The lawsuit, filed last year, accused the pair of taking advantage of the investors’ desire for U.S. residence and fraudulently telling the investors that they could use their influence with the federal government to ensure that the investors would get their green cards and their money back.
The investors went through the EB-5 immigrant investor program to invest in Gulf Coast Funds Management LLC, a limited partnership that loaned money to McAuliffe’s GreenTech Automotive, an electric car company that didn’t perform as promised and eventually went bankrupt.
Under the EB-5 program, foreign nationals can obtain a green card if they invest at least $500,000 in a commercial enterprise that creates 10 U.S. jobs.

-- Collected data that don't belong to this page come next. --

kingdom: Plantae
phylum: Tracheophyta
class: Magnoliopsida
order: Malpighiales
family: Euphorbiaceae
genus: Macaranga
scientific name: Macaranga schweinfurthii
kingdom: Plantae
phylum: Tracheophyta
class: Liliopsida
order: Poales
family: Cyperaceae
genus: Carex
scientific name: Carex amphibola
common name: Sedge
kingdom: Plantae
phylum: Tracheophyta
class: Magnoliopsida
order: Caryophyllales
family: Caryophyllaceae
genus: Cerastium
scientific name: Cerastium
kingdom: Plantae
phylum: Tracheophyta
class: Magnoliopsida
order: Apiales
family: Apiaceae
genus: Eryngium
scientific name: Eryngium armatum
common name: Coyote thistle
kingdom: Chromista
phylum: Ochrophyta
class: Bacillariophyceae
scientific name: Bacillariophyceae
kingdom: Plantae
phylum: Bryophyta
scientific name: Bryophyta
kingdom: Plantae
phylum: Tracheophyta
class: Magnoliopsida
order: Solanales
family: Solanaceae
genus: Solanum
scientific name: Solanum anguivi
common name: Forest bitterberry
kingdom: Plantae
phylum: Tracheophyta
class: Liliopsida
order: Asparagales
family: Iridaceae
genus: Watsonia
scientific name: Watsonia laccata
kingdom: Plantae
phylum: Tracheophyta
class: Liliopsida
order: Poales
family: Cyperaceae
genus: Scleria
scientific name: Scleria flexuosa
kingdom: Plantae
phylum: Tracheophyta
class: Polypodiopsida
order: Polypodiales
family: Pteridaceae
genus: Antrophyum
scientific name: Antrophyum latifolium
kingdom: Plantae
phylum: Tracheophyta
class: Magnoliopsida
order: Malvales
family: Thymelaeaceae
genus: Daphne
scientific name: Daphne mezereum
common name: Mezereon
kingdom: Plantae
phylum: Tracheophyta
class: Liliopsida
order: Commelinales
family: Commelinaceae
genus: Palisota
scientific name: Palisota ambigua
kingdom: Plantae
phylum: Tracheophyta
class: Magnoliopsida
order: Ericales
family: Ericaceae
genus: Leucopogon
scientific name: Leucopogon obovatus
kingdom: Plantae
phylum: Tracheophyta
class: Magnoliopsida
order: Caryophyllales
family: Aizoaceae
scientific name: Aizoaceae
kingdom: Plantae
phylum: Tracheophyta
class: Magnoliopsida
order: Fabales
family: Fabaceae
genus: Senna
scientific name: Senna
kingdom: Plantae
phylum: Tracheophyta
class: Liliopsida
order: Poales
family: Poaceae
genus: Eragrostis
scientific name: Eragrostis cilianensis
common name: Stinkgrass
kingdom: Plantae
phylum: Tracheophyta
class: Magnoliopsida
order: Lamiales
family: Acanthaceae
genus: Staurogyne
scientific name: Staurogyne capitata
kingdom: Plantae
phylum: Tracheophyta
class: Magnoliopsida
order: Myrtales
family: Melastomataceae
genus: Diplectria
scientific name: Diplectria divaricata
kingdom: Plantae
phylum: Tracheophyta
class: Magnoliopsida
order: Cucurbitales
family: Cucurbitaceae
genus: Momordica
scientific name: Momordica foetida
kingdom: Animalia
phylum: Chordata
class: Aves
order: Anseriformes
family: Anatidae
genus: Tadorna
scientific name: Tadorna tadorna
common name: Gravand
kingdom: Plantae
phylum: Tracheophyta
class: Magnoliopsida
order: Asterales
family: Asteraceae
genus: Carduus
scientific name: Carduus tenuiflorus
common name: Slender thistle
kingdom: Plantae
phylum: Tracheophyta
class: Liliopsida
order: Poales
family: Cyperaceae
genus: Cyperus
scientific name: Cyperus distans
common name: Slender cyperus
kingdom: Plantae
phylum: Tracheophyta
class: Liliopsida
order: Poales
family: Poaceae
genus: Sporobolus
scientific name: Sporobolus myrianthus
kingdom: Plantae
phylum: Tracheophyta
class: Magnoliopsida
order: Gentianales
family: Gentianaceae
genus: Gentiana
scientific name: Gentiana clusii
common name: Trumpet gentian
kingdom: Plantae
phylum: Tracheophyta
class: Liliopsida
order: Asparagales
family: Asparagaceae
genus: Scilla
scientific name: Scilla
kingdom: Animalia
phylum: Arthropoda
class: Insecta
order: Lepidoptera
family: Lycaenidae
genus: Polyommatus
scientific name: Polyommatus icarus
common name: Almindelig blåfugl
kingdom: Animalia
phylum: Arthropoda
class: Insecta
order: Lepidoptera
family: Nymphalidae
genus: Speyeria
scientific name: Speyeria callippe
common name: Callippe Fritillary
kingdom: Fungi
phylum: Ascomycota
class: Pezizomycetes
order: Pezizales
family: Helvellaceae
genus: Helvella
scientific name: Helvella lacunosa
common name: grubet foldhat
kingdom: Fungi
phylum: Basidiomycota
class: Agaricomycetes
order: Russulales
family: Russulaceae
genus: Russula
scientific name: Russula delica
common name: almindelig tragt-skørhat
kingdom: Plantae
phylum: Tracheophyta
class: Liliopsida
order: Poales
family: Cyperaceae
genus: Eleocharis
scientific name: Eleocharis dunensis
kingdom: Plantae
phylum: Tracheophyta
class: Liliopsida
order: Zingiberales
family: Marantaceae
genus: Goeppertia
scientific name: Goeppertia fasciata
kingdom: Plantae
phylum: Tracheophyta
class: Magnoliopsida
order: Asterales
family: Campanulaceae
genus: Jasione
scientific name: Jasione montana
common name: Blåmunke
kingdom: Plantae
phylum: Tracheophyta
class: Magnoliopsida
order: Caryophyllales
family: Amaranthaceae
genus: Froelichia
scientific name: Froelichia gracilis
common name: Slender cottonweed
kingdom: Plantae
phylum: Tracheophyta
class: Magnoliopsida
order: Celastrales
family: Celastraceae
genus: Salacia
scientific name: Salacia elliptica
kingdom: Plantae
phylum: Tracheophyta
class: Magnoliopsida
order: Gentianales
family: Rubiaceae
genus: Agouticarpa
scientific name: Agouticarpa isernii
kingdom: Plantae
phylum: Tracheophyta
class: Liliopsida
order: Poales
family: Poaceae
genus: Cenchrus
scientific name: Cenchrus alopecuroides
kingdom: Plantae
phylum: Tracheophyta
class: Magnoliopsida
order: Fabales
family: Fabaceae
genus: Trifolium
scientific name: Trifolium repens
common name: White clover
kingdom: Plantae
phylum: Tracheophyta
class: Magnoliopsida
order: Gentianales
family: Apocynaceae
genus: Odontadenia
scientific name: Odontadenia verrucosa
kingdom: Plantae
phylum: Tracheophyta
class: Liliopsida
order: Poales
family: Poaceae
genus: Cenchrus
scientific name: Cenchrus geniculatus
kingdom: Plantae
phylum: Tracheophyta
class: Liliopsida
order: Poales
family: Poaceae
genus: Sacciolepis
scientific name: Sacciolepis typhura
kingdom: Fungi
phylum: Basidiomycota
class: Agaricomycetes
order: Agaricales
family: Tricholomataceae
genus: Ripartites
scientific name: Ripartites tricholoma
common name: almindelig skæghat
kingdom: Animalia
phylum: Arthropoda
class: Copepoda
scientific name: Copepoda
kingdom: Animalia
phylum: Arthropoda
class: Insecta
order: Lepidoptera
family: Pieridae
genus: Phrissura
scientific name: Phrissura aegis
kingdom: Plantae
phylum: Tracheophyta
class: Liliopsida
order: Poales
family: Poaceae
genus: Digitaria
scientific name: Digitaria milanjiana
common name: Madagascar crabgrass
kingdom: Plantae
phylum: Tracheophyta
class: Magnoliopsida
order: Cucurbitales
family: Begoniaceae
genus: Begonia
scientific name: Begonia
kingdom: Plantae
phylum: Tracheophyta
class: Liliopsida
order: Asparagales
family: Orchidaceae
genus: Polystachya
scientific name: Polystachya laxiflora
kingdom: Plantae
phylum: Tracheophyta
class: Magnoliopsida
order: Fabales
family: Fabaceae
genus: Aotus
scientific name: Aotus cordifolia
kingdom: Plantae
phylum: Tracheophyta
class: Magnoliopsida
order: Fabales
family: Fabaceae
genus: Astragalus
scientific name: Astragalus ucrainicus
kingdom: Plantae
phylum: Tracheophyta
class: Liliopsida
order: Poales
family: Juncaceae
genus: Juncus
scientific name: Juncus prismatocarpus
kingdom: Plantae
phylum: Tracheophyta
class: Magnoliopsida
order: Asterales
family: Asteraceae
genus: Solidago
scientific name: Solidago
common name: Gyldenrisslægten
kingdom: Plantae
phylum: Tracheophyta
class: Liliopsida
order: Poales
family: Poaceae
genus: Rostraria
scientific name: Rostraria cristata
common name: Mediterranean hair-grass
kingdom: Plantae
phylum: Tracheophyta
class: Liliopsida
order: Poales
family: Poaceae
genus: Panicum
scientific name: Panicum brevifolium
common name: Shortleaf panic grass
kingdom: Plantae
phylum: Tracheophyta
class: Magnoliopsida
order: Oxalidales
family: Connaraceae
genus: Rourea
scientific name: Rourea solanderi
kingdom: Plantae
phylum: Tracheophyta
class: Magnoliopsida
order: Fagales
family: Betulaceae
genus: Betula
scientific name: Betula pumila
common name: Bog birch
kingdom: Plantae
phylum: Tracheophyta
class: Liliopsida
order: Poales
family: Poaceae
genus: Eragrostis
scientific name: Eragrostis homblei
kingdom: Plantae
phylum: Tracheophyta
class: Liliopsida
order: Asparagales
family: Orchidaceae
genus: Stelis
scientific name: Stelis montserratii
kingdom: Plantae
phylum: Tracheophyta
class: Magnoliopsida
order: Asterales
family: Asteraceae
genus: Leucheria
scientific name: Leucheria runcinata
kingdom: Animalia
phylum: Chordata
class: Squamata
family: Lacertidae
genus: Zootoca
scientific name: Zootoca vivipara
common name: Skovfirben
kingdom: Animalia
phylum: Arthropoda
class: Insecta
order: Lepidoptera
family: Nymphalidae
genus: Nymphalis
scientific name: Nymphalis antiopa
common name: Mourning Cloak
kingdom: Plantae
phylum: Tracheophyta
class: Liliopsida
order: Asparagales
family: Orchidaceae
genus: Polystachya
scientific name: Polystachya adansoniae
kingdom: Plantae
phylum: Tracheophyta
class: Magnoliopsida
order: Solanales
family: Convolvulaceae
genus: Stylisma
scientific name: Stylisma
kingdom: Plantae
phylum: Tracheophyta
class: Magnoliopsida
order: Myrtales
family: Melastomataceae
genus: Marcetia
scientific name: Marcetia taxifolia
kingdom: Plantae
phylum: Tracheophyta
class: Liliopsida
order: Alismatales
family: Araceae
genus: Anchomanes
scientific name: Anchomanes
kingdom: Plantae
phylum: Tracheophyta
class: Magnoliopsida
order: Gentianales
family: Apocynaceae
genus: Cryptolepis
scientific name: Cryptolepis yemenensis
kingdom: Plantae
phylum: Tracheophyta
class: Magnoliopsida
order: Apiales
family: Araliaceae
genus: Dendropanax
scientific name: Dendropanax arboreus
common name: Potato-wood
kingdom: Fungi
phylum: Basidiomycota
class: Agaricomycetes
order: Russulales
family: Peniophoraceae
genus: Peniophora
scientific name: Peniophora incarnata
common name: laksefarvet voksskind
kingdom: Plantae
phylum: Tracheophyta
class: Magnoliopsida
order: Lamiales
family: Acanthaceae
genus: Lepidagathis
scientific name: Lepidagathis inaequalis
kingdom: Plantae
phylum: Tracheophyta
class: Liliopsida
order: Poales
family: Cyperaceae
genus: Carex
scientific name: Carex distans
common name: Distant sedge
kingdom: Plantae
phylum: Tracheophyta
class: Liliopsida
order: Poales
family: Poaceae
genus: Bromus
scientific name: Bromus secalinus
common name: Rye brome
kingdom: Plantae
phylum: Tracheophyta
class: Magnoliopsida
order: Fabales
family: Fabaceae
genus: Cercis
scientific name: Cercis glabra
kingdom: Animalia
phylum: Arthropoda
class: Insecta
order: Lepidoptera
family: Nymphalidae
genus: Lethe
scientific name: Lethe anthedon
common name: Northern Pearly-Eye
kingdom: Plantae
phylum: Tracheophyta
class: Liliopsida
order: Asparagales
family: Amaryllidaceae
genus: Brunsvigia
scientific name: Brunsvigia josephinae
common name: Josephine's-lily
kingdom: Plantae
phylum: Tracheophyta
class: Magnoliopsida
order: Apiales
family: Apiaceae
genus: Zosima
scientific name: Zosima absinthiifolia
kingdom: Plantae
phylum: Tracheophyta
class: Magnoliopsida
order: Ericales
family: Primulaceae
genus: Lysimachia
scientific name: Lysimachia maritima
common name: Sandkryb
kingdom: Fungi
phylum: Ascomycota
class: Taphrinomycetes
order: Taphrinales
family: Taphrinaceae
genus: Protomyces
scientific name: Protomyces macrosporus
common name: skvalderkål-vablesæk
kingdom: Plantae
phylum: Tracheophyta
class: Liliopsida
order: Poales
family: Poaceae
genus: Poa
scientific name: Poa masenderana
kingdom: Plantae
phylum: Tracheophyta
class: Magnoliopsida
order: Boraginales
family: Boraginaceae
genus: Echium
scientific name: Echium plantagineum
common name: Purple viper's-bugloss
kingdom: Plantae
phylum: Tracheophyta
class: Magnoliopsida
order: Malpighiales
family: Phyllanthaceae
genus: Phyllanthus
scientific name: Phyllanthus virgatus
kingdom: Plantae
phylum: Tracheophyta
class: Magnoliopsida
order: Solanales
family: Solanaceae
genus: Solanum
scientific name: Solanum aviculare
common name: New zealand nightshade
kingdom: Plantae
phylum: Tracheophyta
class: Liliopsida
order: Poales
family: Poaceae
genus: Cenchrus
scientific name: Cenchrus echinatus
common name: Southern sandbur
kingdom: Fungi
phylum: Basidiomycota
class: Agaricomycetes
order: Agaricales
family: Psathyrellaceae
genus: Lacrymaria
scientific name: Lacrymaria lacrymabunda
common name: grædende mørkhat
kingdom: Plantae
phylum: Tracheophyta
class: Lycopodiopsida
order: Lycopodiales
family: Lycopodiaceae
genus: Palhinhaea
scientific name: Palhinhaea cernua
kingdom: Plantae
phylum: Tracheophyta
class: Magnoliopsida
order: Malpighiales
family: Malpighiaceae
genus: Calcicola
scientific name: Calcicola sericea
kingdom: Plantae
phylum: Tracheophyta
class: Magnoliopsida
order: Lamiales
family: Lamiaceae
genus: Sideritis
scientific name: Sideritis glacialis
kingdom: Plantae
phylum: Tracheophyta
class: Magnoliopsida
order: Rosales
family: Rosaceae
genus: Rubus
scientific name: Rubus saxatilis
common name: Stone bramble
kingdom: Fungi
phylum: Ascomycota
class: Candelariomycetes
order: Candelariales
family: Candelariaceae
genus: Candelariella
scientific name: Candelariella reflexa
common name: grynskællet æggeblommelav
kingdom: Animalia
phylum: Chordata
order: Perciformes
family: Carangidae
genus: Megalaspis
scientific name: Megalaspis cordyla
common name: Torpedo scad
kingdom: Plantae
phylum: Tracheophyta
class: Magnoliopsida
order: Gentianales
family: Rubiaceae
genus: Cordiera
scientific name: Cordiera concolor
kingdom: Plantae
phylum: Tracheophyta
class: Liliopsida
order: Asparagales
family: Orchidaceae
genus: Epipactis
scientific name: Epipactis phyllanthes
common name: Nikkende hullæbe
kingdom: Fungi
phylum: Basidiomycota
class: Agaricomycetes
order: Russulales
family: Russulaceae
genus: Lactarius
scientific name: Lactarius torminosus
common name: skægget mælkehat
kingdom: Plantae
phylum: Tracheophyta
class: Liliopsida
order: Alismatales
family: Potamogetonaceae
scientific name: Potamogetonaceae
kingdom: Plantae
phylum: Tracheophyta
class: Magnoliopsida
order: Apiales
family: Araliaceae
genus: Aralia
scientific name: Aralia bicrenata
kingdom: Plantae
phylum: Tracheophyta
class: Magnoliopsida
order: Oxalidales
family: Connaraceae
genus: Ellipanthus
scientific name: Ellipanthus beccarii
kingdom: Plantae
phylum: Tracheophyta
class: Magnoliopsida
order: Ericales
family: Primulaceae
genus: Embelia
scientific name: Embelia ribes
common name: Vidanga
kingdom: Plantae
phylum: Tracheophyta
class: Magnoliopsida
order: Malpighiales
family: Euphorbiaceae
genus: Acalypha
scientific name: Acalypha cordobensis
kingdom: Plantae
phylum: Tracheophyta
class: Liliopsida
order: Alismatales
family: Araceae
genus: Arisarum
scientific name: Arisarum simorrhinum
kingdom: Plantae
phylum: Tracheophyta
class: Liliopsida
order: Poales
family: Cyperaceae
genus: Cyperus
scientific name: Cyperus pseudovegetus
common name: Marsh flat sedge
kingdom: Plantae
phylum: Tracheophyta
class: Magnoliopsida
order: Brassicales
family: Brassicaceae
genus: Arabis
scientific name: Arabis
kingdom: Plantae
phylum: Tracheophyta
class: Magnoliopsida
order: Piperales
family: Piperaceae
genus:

“The court’s decision ignores the law. We are confident it will be reversed on appeal,” Scott Abeles of Gerard Fox Law in Washington said in a Sept. 6 email to Bloomberg Law. Attorneys for McAuliffe and Rodham didn’t respond to Bloomberg Law’s request for comment.
In addition to implicating McAuliffe and Rodham, the investment scheme marred the confirmation process for Alejandro Mayorkas to become deputy Homeland Security director with the Obama administration.
Mayorkas had been head of U.S. Citizenship and Immigration Services at the time Gulf Coast applied to become a regional center under the EB-5 program. Several Republicans accused him of unduly influencing the agency’s decision to approve Gulf Coast after its application initially had been denied.
The Homeland Security Department’s Office of Inspector General later determined that Mayorkas had created a perception of impropriety.
Regional centers allow investors to pool their money and count indirect job creation toward the EB-5 visa requirements.
The case is Bi v. McAuliffe, 2018 BL 320262, E.D. Va., No. 1:17-cv-01459, 9/5/18.